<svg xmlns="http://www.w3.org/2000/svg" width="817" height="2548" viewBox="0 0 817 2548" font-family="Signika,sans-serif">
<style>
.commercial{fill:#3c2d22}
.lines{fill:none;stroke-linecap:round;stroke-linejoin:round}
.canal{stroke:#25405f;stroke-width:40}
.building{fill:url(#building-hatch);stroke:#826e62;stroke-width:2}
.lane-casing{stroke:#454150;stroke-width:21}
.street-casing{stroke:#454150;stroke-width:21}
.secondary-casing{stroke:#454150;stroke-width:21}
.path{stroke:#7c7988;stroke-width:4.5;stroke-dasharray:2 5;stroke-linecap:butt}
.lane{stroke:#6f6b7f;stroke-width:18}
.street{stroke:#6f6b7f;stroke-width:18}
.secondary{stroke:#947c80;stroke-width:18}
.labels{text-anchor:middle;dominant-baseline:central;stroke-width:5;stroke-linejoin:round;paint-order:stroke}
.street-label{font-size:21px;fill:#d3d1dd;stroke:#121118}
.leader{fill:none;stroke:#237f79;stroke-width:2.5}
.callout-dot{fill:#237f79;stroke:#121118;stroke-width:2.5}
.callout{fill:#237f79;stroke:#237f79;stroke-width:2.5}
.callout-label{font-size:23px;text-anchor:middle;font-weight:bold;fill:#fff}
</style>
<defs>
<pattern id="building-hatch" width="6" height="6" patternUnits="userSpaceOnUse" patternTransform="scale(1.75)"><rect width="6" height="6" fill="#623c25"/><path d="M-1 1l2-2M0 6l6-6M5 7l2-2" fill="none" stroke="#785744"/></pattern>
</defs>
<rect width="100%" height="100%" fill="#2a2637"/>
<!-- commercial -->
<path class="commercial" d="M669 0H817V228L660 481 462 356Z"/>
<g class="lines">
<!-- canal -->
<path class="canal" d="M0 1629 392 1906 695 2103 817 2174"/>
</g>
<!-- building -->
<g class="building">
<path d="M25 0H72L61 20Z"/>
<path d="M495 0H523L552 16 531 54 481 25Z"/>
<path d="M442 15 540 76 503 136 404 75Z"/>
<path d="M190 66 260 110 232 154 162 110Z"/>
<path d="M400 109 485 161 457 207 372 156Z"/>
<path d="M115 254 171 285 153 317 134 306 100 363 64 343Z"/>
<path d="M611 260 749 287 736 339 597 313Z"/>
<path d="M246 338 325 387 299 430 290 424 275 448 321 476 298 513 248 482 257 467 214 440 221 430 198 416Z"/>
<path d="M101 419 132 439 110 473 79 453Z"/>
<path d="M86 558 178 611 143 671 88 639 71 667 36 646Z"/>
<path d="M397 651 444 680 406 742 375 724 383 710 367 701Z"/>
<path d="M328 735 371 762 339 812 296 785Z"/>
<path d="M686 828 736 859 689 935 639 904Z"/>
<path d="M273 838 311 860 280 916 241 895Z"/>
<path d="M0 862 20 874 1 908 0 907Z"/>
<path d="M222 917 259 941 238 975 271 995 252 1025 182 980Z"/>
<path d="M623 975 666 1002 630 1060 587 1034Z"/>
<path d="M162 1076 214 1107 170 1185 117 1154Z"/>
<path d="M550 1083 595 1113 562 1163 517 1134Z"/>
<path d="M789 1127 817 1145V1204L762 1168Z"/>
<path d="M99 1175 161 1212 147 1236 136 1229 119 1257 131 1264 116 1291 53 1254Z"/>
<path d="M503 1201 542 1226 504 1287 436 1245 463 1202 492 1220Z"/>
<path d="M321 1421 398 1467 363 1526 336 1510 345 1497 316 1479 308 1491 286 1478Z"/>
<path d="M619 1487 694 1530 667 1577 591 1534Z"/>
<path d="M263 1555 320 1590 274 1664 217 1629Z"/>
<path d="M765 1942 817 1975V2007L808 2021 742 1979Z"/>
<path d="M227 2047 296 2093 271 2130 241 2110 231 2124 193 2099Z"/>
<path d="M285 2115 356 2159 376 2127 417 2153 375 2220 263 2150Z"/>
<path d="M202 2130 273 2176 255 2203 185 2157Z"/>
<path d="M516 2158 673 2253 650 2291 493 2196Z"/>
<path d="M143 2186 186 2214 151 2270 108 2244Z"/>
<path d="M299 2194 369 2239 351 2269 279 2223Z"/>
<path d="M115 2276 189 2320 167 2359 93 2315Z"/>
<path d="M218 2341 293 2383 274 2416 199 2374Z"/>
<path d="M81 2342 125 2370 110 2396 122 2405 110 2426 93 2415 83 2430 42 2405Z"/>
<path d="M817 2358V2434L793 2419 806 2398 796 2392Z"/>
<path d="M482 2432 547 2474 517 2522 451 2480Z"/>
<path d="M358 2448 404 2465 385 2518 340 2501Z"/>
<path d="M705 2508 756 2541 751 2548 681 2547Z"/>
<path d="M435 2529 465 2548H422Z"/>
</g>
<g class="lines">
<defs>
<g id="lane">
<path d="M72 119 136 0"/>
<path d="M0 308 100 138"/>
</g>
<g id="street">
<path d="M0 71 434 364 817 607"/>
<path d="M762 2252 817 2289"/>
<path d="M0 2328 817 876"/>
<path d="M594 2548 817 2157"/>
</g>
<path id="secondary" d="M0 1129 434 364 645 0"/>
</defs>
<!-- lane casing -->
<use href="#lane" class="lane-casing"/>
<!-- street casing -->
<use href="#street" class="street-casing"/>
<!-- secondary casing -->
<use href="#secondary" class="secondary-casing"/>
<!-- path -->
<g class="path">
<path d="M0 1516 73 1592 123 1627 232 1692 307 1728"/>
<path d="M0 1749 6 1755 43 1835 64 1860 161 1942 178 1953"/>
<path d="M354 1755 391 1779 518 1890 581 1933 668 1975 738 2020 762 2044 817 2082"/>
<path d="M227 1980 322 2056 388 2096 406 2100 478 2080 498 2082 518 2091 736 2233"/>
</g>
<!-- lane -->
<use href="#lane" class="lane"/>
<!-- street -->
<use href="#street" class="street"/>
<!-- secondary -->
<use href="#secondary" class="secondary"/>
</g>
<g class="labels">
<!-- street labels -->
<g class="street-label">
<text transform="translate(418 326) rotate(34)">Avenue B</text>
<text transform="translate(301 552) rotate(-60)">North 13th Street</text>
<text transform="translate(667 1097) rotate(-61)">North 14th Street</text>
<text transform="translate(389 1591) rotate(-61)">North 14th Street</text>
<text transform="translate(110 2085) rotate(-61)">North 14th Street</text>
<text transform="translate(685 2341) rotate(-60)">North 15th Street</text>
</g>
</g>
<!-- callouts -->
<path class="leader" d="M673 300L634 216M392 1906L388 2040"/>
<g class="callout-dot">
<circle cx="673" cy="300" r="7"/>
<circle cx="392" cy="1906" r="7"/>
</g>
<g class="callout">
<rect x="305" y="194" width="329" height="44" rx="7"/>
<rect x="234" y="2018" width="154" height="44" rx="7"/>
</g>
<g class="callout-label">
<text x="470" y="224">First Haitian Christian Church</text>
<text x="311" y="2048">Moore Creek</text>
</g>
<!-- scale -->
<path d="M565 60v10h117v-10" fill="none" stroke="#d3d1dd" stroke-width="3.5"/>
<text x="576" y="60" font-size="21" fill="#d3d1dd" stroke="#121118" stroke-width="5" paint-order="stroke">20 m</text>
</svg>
------------------------------
* _Your assignment_: If a line in the entries above includes "linecap", count it; report the total alone.

* _Problem solution_: 2